Miles beneath the surface of an ice sheet in Antarctica, “ghost mountains” are finally emerging that resemble the Cascades Range in the United States, scientists and researchers announced last month. The expedition over Antarctica’s ice-buried Gamburtsev Mountains was led by Dr. Robin Bell and her colleagues from the British Antarctic Survey (BAS). The discovery of the growth of ice sheets at the base is quite interesting and sheds light on how the Earth works. Environmental Graffiti spoke with Dr. Fausto Ferraccioli, co-author of the study, about this incredible research.
A radar image reveals that the bottom most ice was formed from below, not from above.
When asked about his experience, Dr. Ferraccioli recalls: “First discovered about 50 years ago, the Gamburstev Sub-glacial Mountain’s remoteness and inaccessibility explain why the mountains have remained the least understood mountain range on Earth.”
“Our surveys of the range were challenging and adventurous and led to major new discoveries about the landscape, geology and ice sheet in East Antarctica,” he further explained. The discovery of numerous large ice structures within Antarctica is quite an unexpected one. Water is squeezed up the ice-covered river valleys and then reaches the end and freezes on to the bottom of the ice sheet.
“About a quarter of the ice sheet includes frozen-on ice. Frozen-on ice had been drilled before at Lake Vostok but nobody realized it was so extensive in the interior of East Antarctica,” continues Dr. Ferraccioli.
How important is water as a lubricating agent for the ice sheet dynamics?
Water under the ice sheet plays an important role. It promotes fast glacial flow, and many ice streams are lubricated by sediment and mud. Glaciers will sometimes surge when water is below them. But, it does not make a glacier speed up if it flows through a pipe or a river.

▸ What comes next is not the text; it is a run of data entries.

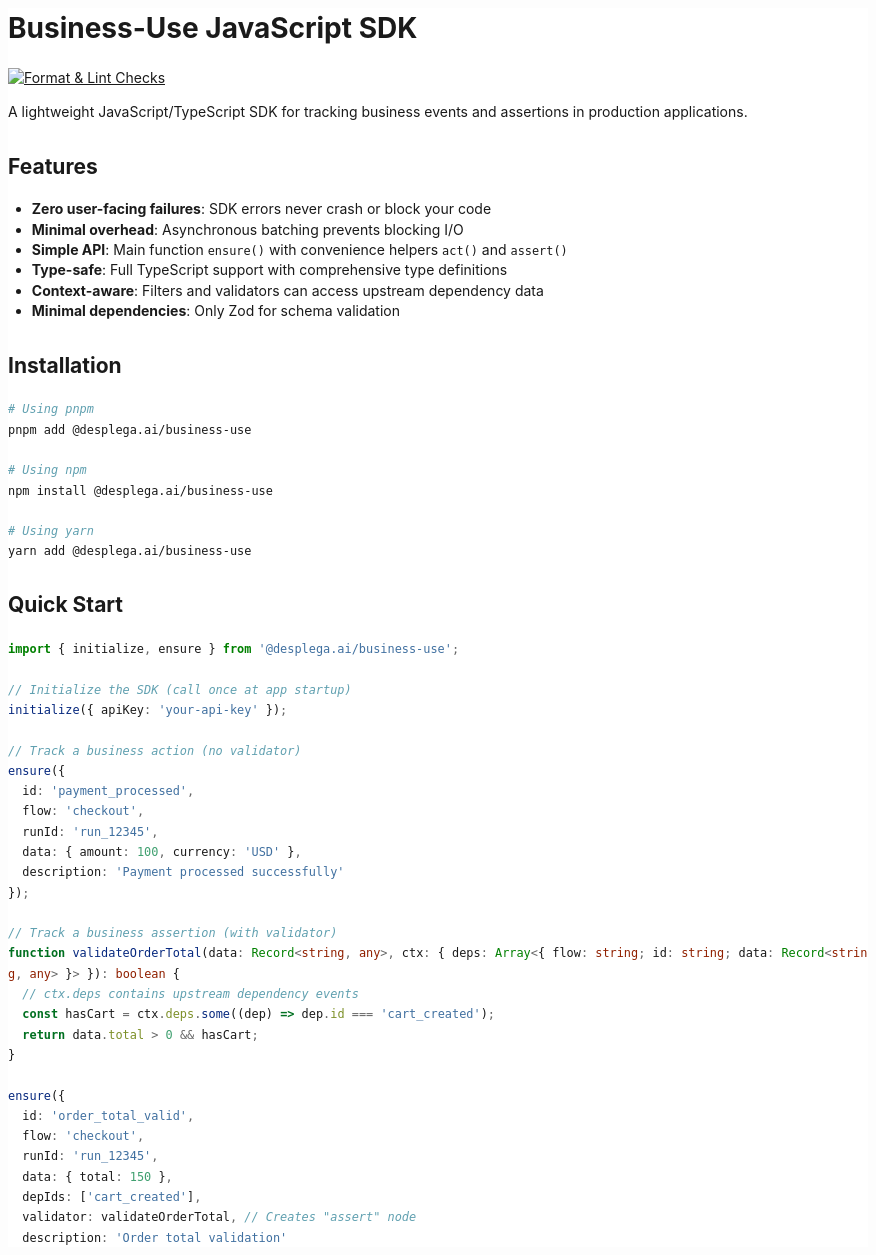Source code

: # Business-Use JavaScript SDK

[![Format & Lint Checks](https://github.com/desplega-ai/business-use/actions/workflows/check.yaml/badge.svg)](https://github.com/desplega-ai/business-use/actions/workflows/check.yaml)

A lightweight JavaScript/TypeScript SDK for tracking business events and assertions in production applications.

## Features

- **Zero user-facing failures**: SDK errors never crash or block your code
- **Minimal overhead**: Asynchronous batching prevents blocking I/O
- **Simple API**: Main function `ensure()` with convenience helpers `act()` and `assert()`
- **Type-safe**: Full TypeScript support with comprehensive type definitions
- **Context-aware**: Filters and validators can access upstream dependency data
- **Minimal dependencies**: Only Zod for schema validation

## Installation

```bash
# Using pnpm
pnpm add @desplega.ai/business-use

# Using npm
npm install @desplega.ai/business-use

# Using yarn
yarn add @desplega.ai/business-use
```

## Quick Start

```typescript
import { initialize, ensure } from '@desplega.ai/business-use';

// Initialize the SDK (call once at app startup)
initialize({ apiKey: 'your-api-key' });

// Track a business action (no validator)
ensure({
  id: 'payment_processed',
  flow: 'checkout',
  runId: 'run_12345',
  data: { amount: 100, currency: 'USD' },
  description: 'Payment processed successfully'
});

// Track a business assertion (with validator)
function validateOrderTotal(data: Record<string, any>, ctx: { deps: Array<{ flow: string; id: string; data: Record<string, any> }> }): boolean {
  // ctx.deps contains upstream dependency events
  const hasCart = ctx.deps.some((dep) => dep.id === 'cart_created');
  return data.total > 0 && hasCart;
}

ensure({
  id: 'order_total_valid',
  flow: 'checkout',
  runId: 'run_12345',
  data: { total: 150 },
  depIds: ['cart_created'],
  validator: validateOrderTotal, // Creates "assert" node
  description: 'Order total validation'
```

So far, over 300 sub-ice lakes have been detected, and more continue to be discovered. Scientists are only just starting to understand how these lakes are connected and how they fill, drain and interact with the overlying ice sheet.
“The discovery of freeze-on connected to sub-ice water systems in interior East Antarctica is an important new piece of the puzzle,” said Dr. Ferraccioli.
How does refreezing affect the margins of the Antarctic and Greenland ice sheets?
To explain this, Dr. Ferraccioli replied: “This is something researchers don’t know yet. Refreezing may well be important. However, detecting the process where ice is flowing very fast will be a challenge as the ice layers are more difficult both to map and interpret.” But, yes it will change the way the base of the ice sheet deforms, depending on how fast the ice will move.
Every day, new research is being carried out and our understanding is improving. The question that often comes to mind is what the biological effects of global warming in Antarctica could be? The answer is quite obvious. As the environment changes, polar ecosystem will shift too. No doubt, penguin populations and other arctic animals will also shift.
Now the time has come to change the model of existing ice caps and to include bottom-up freezing to predict the behavior of ice caps in the future.
My sincere thanks to Dr. Fausto Ferraccioli for taking the time to answer our questions.